Но скушать вечером свою «дозу» – священный и неотменимый ритуал. И обязательно с ладони Натали, это тоже ритуал, и тоже священный.

И я его исполняю, и делаю это намеренно неуклюже, словно нелепый голенастый жеребенок хватает губами сахар с ладони, и целу́ю ладонь, и Натка смеется: «Гоблин, не балуй!», но я знаю: она хочет, чтоб баловал, и она знает, что я знаю, и когда дети угомонятся, мы с ней побалуем, как и сколько захотим, а захотим немало, и этот маленький кругляш на ладони – ключ и пароль к чему-то гораздо большему, к чему-то очень большому, и вот что я вам скажу…

– Гоблин, не тормози! Веди гостя наверх…

И вот что я вам, братцы, скажу: это и есть счастье.

* * *

Оранжерея – у нас в доме. Душная, влажная, вонючая. Возведена единодушным решением семейного совета. А якобы поливитамины, которыми пичкает меня Горгона, – на деле тавегил, пересыпанный из родной упаковки, и без него я захлебнусь в аллергических соплях.

А теперь напрягите извилины и ответьте мне: какому постороннему суггестору-аномалу или человеку-гипнотизеру нужен именно этот конкретный провал в моей памяти? Эта ее коррекция?

Правильный ответ: никакому. Постороннему – никакому. Лишь своей доморощенной суггесторше, днюющей и ночующей в поганой оранжерейной духоте, растящей там свои цветочки и мои рога.

Тут главное – начать… Память сама начала подкидывать новые и новые факты. Как много нового можно узнать о себе и семье, если правильно начать вспоминать… Спасибо, Авдотья.

Пока я рылся в помойной куче воспоминаний, она молчала, а сейчас откликается, и я понимаю, что заканчивал мысль вслух.

– Всегда пожалуйста…

Потом Авдотья добавила словно и не для меня, словно адресуя жалобу чудом уцелевшему биосортиру:

– Устала я с тобой, как шлюха в припортовом борделе… Причем как шлюха в день возвращения эскадры из многомесячного плавания в открытом океане… И все жду, когда ты прекратишь обсуждать со мной детали и детальки своих личных и семейных проблем. Когда поинтересуешься – ну хотя бы вскользь, для проформы, – что происходит на твоей службе…

* * *

Разумеется, после такой подачи волей-неволей пришлось поинтересоваться.

Выяснилось, что с филиалом номер семнадцать ЦАЯ, кодовое обозначение «Виварий», произошло за минувшие недели много интересного…

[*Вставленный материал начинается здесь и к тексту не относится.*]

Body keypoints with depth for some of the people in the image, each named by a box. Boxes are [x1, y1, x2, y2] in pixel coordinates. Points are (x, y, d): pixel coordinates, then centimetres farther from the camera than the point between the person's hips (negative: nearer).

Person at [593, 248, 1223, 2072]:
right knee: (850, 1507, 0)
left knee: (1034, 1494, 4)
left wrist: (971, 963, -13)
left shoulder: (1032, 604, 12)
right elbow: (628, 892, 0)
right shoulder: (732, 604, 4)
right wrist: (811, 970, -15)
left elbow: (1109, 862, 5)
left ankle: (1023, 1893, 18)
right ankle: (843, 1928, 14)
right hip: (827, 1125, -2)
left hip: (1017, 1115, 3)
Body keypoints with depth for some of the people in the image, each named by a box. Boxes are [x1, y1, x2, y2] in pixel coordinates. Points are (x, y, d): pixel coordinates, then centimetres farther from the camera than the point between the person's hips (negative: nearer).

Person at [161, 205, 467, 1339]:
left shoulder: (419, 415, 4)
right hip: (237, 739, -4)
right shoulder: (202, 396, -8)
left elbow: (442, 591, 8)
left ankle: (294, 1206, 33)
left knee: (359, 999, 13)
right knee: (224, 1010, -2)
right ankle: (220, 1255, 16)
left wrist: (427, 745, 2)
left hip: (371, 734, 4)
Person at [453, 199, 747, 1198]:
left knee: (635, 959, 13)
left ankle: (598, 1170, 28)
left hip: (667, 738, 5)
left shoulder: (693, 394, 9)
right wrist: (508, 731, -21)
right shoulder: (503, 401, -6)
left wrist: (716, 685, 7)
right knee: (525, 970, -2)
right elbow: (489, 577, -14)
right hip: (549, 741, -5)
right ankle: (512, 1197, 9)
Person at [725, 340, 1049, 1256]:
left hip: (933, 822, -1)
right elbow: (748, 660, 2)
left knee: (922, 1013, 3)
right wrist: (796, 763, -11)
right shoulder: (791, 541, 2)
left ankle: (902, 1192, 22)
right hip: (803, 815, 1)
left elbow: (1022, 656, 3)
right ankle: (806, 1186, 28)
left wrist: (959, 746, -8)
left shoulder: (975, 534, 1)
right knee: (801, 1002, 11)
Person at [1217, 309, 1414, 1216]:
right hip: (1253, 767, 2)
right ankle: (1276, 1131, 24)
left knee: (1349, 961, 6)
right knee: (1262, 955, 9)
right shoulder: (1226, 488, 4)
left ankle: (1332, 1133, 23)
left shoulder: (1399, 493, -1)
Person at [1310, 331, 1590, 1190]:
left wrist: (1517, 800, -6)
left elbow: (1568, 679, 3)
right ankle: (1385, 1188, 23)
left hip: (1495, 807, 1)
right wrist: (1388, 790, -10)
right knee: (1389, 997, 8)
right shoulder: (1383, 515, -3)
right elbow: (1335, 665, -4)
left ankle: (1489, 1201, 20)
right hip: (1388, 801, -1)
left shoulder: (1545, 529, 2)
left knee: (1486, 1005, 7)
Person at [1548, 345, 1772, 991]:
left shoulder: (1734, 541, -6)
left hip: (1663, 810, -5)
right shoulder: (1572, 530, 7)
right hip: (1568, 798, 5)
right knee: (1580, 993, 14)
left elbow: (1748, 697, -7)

Эвакуация базы в Новой Голландии – я застал лишь самое ее начало – завершена. Все не вывезли. Слишком долго завозили водным путем из Кронштадта, чтобы сейчас вывезти все запасы разом. Забрали самые ценные приборы, результаты исследований и, разумеется, подопытных… Остальное оставили, законсервировали объект.

С подопытными в ходе эвакуации случилась накладка: групповой побег. Причем сбежали, по мнению Авдотьи, самые интересные экземпляры.

А затем начался разбор полетов…

– Помнишь, Петя, весеннюю комиссию, нас инспектировавшую?

Помнил… Инспекция как инспекция, сколько же их было за годы, миновавшие после бегства из Хармонта… С двумя генералами, возглавлявшими комиссию, пил Эйнштейн, ну и заодно воздействовал на них своими аномальными способностями «химика». С инспекторами рангом поменьше пили мы с Авдотьей и другие начальники служб, и в результате акт инспекции оказался вполне лояльным… Все как всегда.

Все, да не все… Сейчас Авдотья сильно подозревала: наверх, в ЦАЯ, отправился совсем другой акт либо засекреченное от нас приложение к тому акту, что подписал руководитель филиала Илья Эбенштейн по прозвищу Эйнштейн.

Потому что сразу после эвакуации и Эйнштейна, и курировавшего филиал майора Бабурина по прозвищу Бабуин вызвали на ковер в столицу. Последний, кстати, в первый и единственный раз явился в филиал в полной форме и с погонами, а звезды на них были полковничьи. Вот и гадай, не то и впрямь его повысили через ступень, не то майорское звание – часть легенды и прикрытия.